Here are some other activities that lend themselves to learning phonemic awareness:

Listening

-Play ‘What’s That Sound?’

-Children must listen for and identify isolated sounds

-Simply ‘listening’ is a prerequisite for this activity

-Have the child wear a blindfold while you make a sound (knock, ring a bell, etc.)’

Rhyming

  • Work on word families (-at: cat, fat, hat, mat, pat, rat, sat) – write out the words or simply say them – with practice, your child will join in!
  • Sing the song The Name Game! Your kids will love it!
  • Say, “I am thinking of an animal that rhymes with MAT. Any guesses?” (cat/rat)
  • Play ‘I Spy’ – say “I spy something that rhymes with bone” (phone)

Segmenting

  • Break words apart by saying each sound: CAT = c-a-t
  • Do this visually by drawing a box for each sound and having child put a penny into each box as he says the sound (low-tech Elkonin boxes)
  • Create simple picture cards with magazine pictures. Have your child identify what’s in the picture, and then break that word into its individual sounds. For example dog is d-o-g, three sounds. Have the child clap, snap or jump for each sound in the word.

Working with Syllables

  • Clap out syllables for words (fox = 1, donut = 2)
  • Do this for words, sentences, and poems (nursery rhymes are fun!)
  • Instead of clapping, incorporate gross-motor movement by trying the following:
    • Stomp
    • Snap
    • Jump

Individual Sounds

  • I Spy: ‘I spy something that starts with ‘b’ (emphasize the ‘buh’ sound, rather than the letter). This is a great activity at home, at the store, at the park, in the backyard, at the zoo, at the dentist’s office, etc.
  • Use a ‘Mystery Bag’ filled with small individual letters. Put only five-six letters in the bag to begin with, to increase the odds of being able to make a word. Have the child pull letters, one at a time, from the bag (the more drama, the better). With each letter, have the child identify the letter and sound. When three letters have been chosen, make a word (b – a – g)!
  • Alliteration! Focus on one sound at a time, making silly sentences for the child to repeat. Examples: Ben bounces on the bed, or David dumps the dominoes down in the dungeon.

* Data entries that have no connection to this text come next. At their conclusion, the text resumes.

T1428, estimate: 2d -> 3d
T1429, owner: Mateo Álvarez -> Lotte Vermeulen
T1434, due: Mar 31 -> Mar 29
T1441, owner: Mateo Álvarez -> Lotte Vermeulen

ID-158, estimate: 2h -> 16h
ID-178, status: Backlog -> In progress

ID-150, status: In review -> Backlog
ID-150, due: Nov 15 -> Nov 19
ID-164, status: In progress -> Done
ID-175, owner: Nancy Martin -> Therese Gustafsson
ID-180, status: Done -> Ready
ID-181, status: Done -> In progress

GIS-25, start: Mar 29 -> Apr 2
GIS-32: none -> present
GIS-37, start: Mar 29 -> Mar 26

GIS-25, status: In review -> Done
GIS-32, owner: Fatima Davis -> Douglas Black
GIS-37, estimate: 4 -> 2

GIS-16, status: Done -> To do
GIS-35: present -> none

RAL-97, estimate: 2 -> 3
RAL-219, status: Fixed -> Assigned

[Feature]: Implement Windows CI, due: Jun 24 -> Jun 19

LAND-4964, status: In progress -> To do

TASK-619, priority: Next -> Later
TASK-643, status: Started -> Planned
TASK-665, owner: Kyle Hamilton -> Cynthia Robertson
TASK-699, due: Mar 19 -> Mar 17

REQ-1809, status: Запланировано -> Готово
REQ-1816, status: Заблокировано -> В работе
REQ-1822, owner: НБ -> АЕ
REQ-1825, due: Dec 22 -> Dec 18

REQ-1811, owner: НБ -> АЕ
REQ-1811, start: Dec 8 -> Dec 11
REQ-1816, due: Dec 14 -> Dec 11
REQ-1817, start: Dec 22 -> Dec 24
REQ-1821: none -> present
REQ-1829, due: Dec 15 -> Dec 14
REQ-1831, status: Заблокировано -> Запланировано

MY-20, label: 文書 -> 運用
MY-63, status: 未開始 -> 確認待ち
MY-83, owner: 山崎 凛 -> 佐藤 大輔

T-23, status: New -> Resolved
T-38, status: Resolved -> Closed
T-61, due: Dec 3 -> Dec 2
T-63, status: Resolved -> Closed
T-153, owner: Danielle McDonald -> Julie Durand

Most of these activities focus on listening, identifying, and producing sounds only, not writing. However, if you and your child have been enjoying these activities, why not introduce some fine-motor work using crayons, pencils, or markers?

The bottom line is, don’t make it feel like WORK. Language is fun. Reading is fun. We want children to enjoy learning, not resent us for being taskmasters. So read some books, play a few games, and enjoy the process!